REQUIREMENTS:
Swap every "Transcribe" in the entries below for "Write out", and reproduce all other text unchanged.

--- Start EXCERPTED RECORDS ---

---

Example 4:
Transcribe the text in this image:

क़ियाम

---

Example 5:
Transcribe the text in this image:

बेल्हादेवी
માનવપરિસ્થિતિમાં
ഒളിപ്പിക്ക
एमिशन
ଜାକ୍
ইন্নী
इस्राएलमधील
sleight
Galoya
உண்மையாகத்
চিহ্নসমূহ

--- End EXCERPTED RECORDS ---

TASK OUTPUT:
---

Example 4:
Write out the text in this image:

क़ियाम

---

Example 5:
Write out the text in this image:

बेल्हादेवी
માનવપરિસ્થિતિમાં
ഒളിപ്പിക്ക
एमिशन
ଜାକ୍
ইন্নী
इस्राएलमधील
sleight
Galoya
உண்மையாகத்
চিহ্নসমূহ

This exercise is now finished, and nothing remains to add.